Mais chacun y passe et y laisse des plumes, parfois un membre, une
aile entière pour ne plus voler ensuite ? je ne sais pas. En
tout cas, voler autrement c'est sûr et parfois plus lourdement pour
toujours. Enfin, on dit pour toujours pour le dramatique mais en
vrai, il n'y a pas de pour toujours. Ca n'existe pas réellement. Oui
j'affirme sans précaution. Parce qu'avec des pour toujours, on se
tirerait une balle dans les deux secondes. Pensez-y quelques minutes
et vous verrez que très vite, très très vite vous aurez envie de
tout arrêter pour toujours. Alors, petite parenthèse, mais mariage
avec tout le tralala et pour toujours, c'est mortifère au dernier
degré. Vous me direz, c'est une façon de parler ! Tu
t'accroches aux mots propres et tu as un parti pris, c'est trop
facile de raisonner comme ça. Eh bien que l'on emploie d'autres mots
alors ! Bordel ! Qu'on fasse un peu attention à ce qu'on
dit ! C'est pas compliqué quand même ! On peut avoir
envie d'un pour toujours jamais toujours comme ça. Mais alors, il
faut le préciser. Juste le pour toujours, et toutes les nations du
monde explosent les taux de suicide du Japon et de la Finlande
réunis.
Passons-là
cette digression MariageetPourToujours. Patate est au milieu du
cercle. Elle n'a rien demandé, elle ne veut pas qu'on la regarde.
Elle voudrait se cacher sous un immense niqab mais alors ça n'existe
pas dans ces contrées-là et de toute façon, elle n'aurait pas osé.

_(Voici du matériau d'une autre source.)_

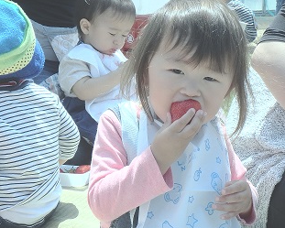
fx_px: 548
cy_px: 148
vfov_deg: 23.4
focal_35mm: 65
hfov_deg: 29.0
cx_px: 186
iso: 125
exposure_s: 1/640
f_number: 5
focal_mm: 6.4
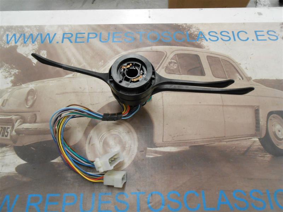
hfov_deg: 67.3
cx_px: 142
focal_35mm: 26
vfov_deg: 53.1
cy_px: 106
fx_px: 213
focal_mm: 4.6
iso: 320
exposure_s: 1/30
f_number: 3.5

Elle se contente de se prendre pour un oignon et d'accumuler les
couches, en les ôtant le moins possible, le moins souvent, le plus
discrètement possible. Mais cela ne change à vrai dire pas
grand-chose. C'est un peu efficace pour sortir de chez soi et ne pas
se chier dessus tout de suite mais de retour le soir, Patate se dit
qu'elle n'a vraiment pas trouvé la solution. L'oignonite rassure
mais les suées sont d'autant plus fortes. Et l'odeur ? Et on
pue ? On ne le sait pas vraiment. On le craint de toute son âme
et on rêve du moment où l'on pourra rentrer chez soi. En fait,
Patate se débat toute la journée avec ses pelures, avec ses
rajouts, elle les porte en plus de ses boulets. Elle croit, et elle
n'a pas tort, que cela va la protéger. En partie oui. Mais cela
apporte son lot de gros inconvénients. Elle se couche tôt le soir.
Du coup.
Patate
au milieu de la horde lève les yeux et regarde hors de son petit
horizon. De ses petits ennemis, puissants même si petits. Il y en a
des bien plus énormes plus loin. Peut-être que Patate se félicite
de ne pas être au milieu de la horde de Piment. Elle est immense et
elle est rouge écarlate, été comme hiver. Elle est rouge mais
sombre. Elle est aussi sombre que le sang, elle est prête à saigner
son prochain, elle est prête à en saigner. Le rouge sanguinolent ne
l'effraie en rien. Piment a déjà bien poussé. Non qu'elle soit si
grande mais élancé et ambitieuse. Elle n'a pas peur. Elle fait peur
à Patate au-delà de tout parce qu'elle n'a peur de rien. Elle n'a
rien à perdre. Mais Patate ne le sait pas. Elle est dupe de la force
qu'elle exhibe et qu'elle exerce d'ailleurs. Patate en tremble rien
qu'à l'apercevoir. Piment est un mystère. Elle brille. Elle montre.
Elle roule des mécaniques. Elle sourit peu. Seulement si elle y
trouve son compte et on ne comprend pas toujours pourquoi. Elle
n'expliquera rien. Elle n'use pas sa salive pour rien. Elle est reine
de son petit univers. Elle ne justifie pas. Elle a le droit.
Piment
peut-être Patate
au
fond.
Peut-être
pas si piquante
Peut-être
pygmée
trop
piétinée.
Piment
fièrement
mais
les yeux pétris
aussi
de
larmes.
Enfant
soldat
sous
son képi
sans
pitié ,
en
perdition,
à
la guerre chaque jour.
Piment
et sa troupe de,
comme
elle,
sans
foi ni loi,
prêts
à partir
en
furie.
Pas
de panique.
Piment
et ses Pimentelles
ont
le sang froid
qui
ne fait qu'un tour.
Piment
est un masque
comme
un autre.
Piment
peut-être Patate
au
fond.
Ou
même pauvre Purée.
Carotte ne lui arrive pas à la cheville, quoi qu'il en soit.